#### Что сделать 1
Выпишите из отрывка о трактатах Толстого все ссылки в круглых скобках, которые состоят из номера тома и страниц.
#### Что сделать 2
Продолжите отрывок о трактатах Толстого, начиная сразу после его последнего предложения.

#### Исходный отрывок
##############################
Критическое восприятие собственной художественной практики в трактате «Что такое искусство?» резко и прямолинейно. Это обстоятельство во многом психологически объясняет почти универсальный характер отрицания Толстым искусства конца века. Выступление писателя превращается в своеобразный обвинительный приговор нерезультативному (в максимальном смысле) воздействию культуры на нравственный мир человека: современный диагноз болезни человечества ничем не отличался от диагноза многовековой давности. Уход в мир «соблазнов» — от личных до государственных (39, 144–145) — был столь же притягателен. Разгул насилия и зла — столь же велик. Но вместе с тем через весь трактат проходит идея «подвижности личности по отношению к истине». Отсюда — при крайнем отрицании — переоценку ценностей искусства определяет вера в «воскресение» и человека и культуры.
В трактате «О жизни» (1886–1887) утверждается, что человеку, «чтобы иметь жизнь <…> нужно вновь родиться в этом существовании разумным сознанием» (26, 367). Разумное сознание мыслится Толстым в 80–90-е гг. как синтез знания сердечного и разумного и рассматривается в качестве главного средства постижения высшей формы нравственного. Одна из центральных глав трактата, построенная как полемический диалог сознания «разумного» и «заблудшего» (26, 371–374) и призванная показать возможность «воскресения» для любой личности, теоретически обосновывала главную тему позднего Толстого.
##############################
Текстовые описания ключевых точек
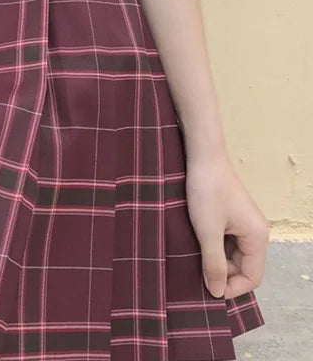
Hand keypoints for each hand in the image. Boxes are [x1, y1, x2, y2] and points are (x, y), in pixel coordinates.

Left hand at [184, 154, 269, 299]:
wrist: (202, 156)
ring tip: (193, 256)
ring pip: (232, 255)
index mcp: (257, 237)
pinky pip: (226, 241)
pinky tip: (196, 243)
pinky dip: (213, 246)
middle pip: (242, 268)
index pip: (252, 278)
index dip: (231, 287)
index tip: (207, 288)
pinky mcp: (232, 216)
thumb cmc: (206, 190)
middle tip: (195, 272)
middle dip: (221, 274)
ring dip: (215, 259)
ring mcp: (244, 224)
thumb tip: (217, 293)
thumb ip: (213, 263)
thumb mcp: (207, 230)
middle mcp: (256, 232)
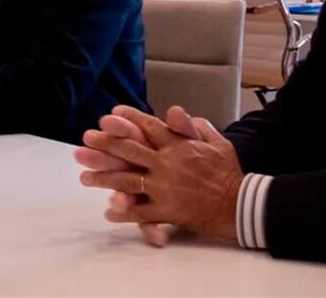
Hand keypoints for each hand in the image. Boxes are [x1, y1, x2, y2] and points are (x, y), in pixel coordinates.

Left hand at [79, 105, 241, 242]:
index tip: (109, 115)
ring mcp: (164, 188)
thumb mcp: (217, 142)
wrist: (241, 204)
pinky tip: (108, 212)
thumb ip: (194, 127)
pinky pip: (140, 212)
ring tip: (84, 178)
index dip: (128, 120)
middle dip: (105, 145)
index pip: (148, 128)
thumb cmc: (229, 172)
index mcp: (178, 145)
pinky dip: (123, 213)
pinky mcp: (167, 210)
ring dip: (104, 179)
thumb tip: (175, 112)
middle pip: (129, 151)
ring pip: (127, 181)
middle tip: (85, 142)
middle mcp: (166, 163)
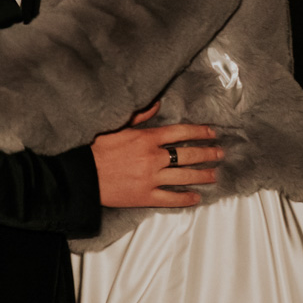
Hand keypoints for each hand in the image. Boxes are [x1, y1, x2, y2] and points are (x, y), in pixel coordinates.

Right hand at [91, 101, 221, 208]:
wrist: (83, 175)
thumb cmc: (96, 149)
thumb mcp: (117, 126)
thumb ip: (140, 116)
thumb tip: (157, 104)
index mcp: (147, 138)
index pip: (181, 132)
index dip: (200, 132)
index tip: (212, 133)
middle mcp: (153, 157)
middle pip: (188, 155)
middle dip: (207, 153)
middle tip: (220, 153)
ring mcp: (151, 178)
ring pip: (184, 176)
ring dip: (202, 175)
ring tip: (214, 174)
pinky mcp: (145, 196)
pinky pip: (170, 198)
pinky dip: (185, 198)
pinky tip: (195, 197)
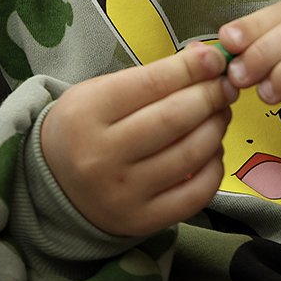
##############################
#### Ответ 1
(39, 144–145)
(26, 367)
(26, 371–374)

#### Ответ 2
Свой личный путь нравственного прозрения писатель считал возможным для каждого и, выступая духовным наставником всех «сословий» общества — от высших классов до народа, — своей художественной практикой стремился не только утвердить долженствование собственной моральной доктрины, но прежде всего дать ей реальную жизнеспособность.
Важный источник «силы жизни» Толстой еще в «Исповеди» связывал с тем смыслом, который извлекается и усваивается народом из хранимых веками преданий (притч, легенд, пословиц), заключавших в себе испытанную временем нравственную истину. Фольклорные сюжеты, положенные Толстым в основу его народных рассказов, использовались им как идеальная форма перевода «абстрактных» евангельских заповедей в художественно зримые образы, долженствующие стать практическим руководством в повседневном существовании человека. Тематическое разнообразие народных рассказов объединяется рамками толстовского учения, выступающего в них в своем «обнаженном» виде. И только в этих рассказах, приближающихся к жанру народного предания, перевод этических положений из «умозрительной» сферы в «жизненную» сопровождается (в большинстве случаев) утверждением знания о том, «чем люди живы», в качестве знания абсолютного и неколебимого.